--- START ---

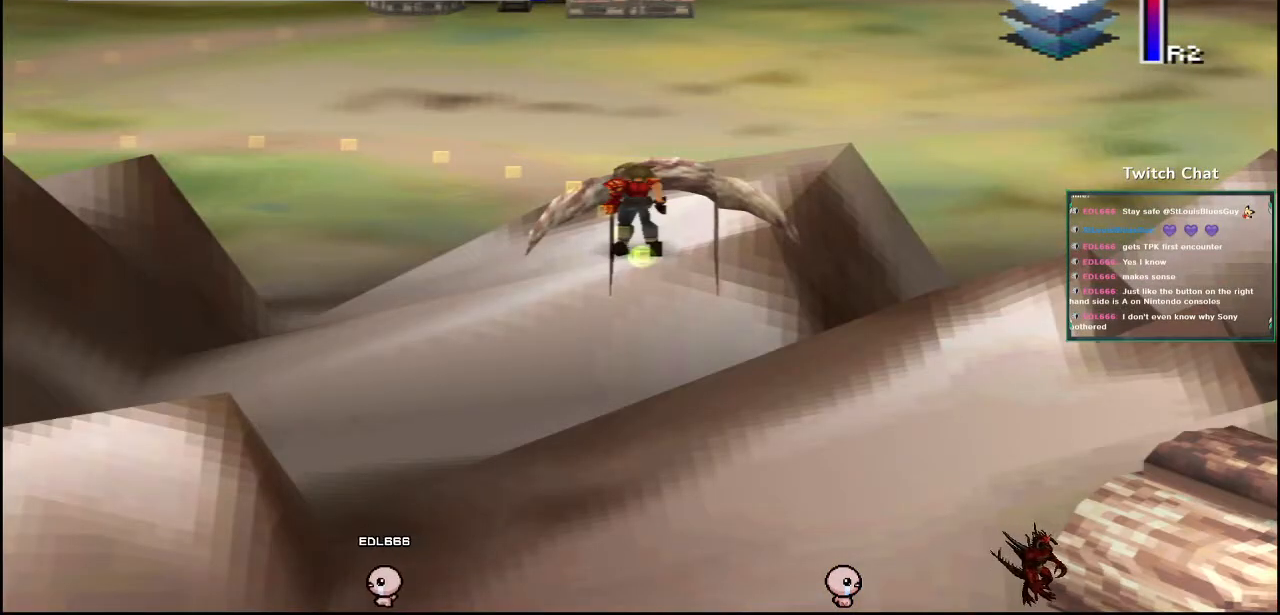
{"dt_ms": 500, "buttons": [], "left_stick": "center", "right_stick": "center", "events": []}
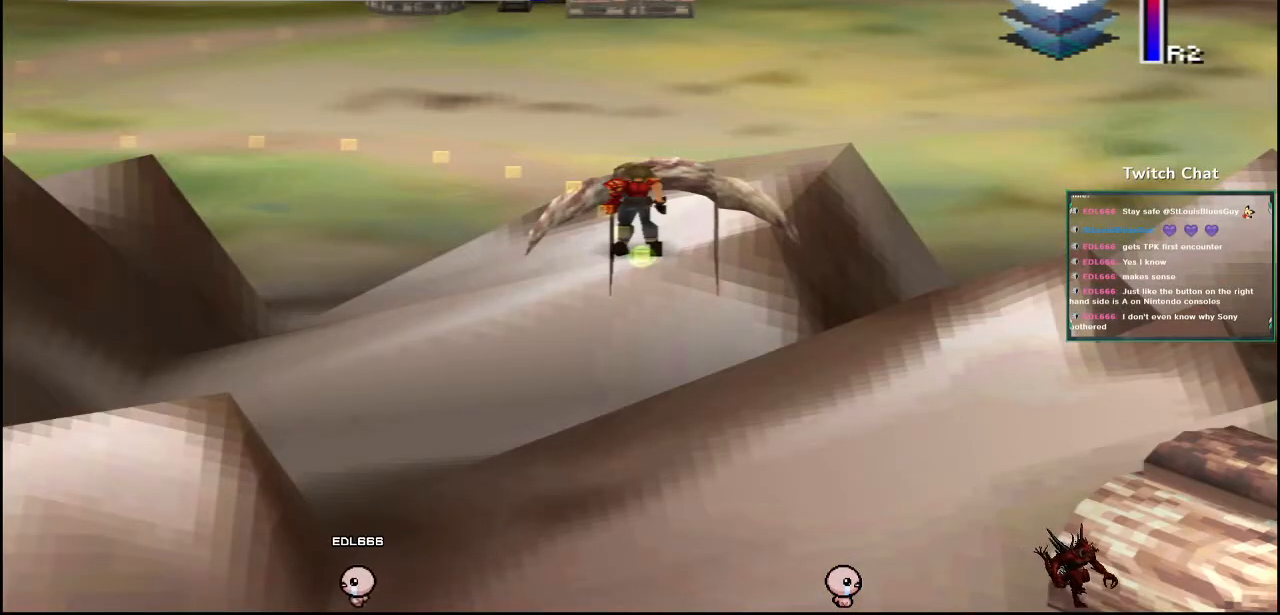
{"dt_ms": 500, "buttons": ["CROSS", "DPAD_UP"], "left_stick": "center", "right_stick": "center", "events": [[150, "CROSS", "down"], [283, "DPAD_UP", "down"]]}
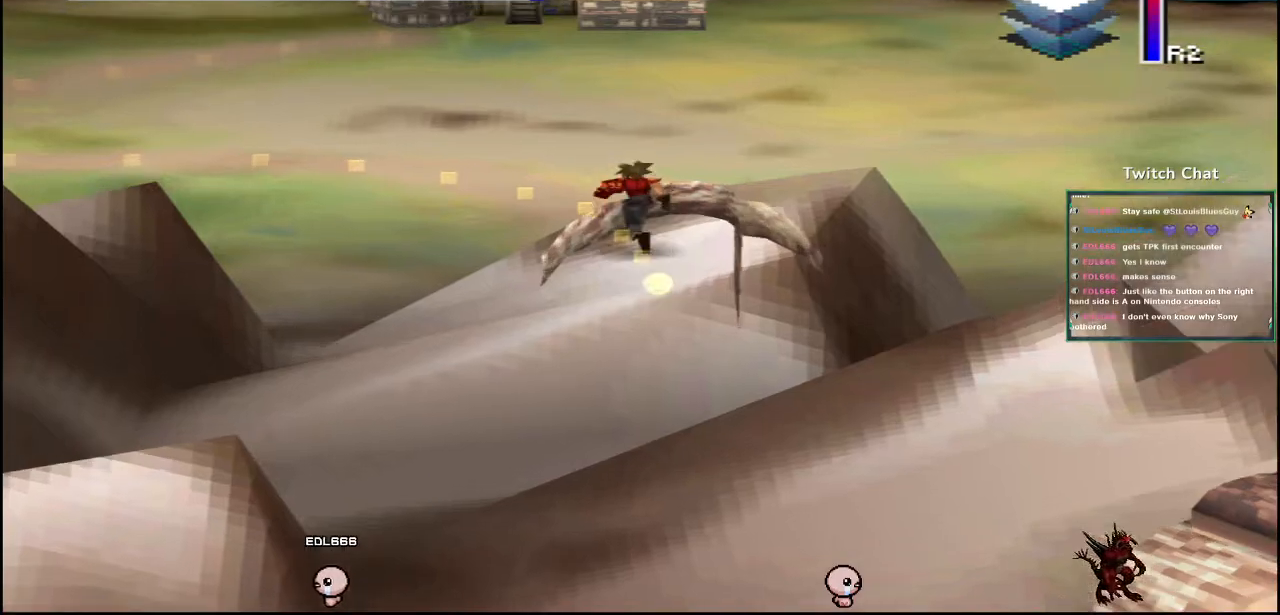
{"dt_ms": 500, "buttons": ["CROSS", "DPAD_UP"], "left_stick": "center", "right_stick": "center"}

--- END ---

Write out every line above exactly, minus images.

● RESPONSE BELOW
{"dt_ms": 500, "buttons": [], "left_stick": "center", "right_stick": "center", "events": []}
{"dt_ms": 500, "buttons": ["CROSS", "DPAD_UP"], "left_stick": "center", "right_stick": "center", "events": [[150, "CROSS", "down"], [283, "DPAD_UP", "down"]]}
{"dt_ms": 500, "buttons": ["CROSS", "DPAD_UP"], "left_stick": "center", "right_stick": "center"}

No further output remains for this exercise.